(Collected data)
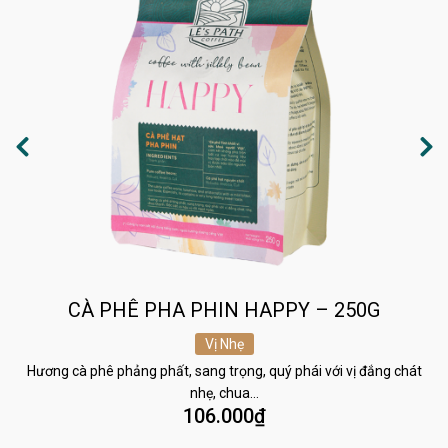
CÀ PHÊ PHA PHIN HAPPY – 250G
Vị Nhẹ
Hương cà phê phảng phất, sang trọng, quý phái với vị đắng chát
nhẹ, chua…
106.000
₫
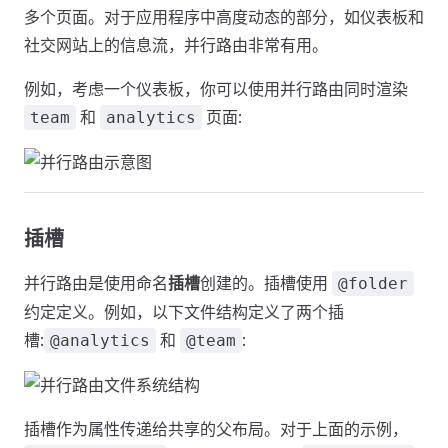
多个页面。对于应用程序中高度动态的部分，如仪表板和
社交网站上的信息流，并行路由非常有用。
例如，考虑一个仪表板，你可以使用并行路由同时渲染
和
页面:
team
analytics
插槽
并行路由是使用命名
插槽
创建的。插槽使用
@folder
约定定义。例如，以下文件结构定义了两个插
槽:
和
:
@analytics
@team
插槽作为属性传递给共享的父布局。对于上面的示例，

--

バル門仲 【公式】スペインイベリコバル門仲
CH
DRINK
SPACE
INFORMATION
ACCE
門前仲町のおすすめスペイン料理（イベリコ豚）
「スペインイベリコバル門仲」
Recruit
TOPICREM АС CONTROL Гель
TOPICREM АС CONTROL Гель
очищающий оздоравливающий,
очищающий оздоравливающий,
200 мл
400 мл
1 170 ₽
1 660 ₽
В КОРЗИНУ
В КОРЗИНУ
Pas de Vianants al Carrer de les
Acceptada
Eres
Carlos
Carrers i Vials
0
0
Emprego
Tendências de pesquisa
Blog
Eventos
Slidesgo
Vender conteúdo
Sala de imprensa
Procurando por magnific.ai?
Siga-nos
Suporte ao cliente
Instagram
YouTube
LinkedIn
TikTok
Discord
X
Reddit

> Try it:
Write out word for word the part of the collected data above that opens with the line containing "CÀ PHÊ PHA PHIN HAPPY – 250G" and closes with the line containing "插槽作为属性传递给共享的父布局。对于上面的示例，", both of those lines included. Leave the pictures out of your answer.

> Answer space:
CÀ PHÊ PHA PHIN HAPPY – 250G
Vị Nhẹ
Hương cà phê phảng phất, sang trọng, quý phái với vị đắng chát
nhẹ, chua…
106.000
₫
多个页面。对于应用程序中高度动态的部分，如仪表板和
社交网站上的信息流，并行路由非常有用。
例如，考虑一个仪表板，你可以使用并行路由同时渲染
和
页面:
team
analytics
插槽
并行路由是使用命名
插槽
创建的。插槽使用
@folder
约定定义。例如，以下文件结构定义了两个插
槽:
和
:
@analytics
@team
插槽作为属性传递给共享的父布局。对于上面的示例，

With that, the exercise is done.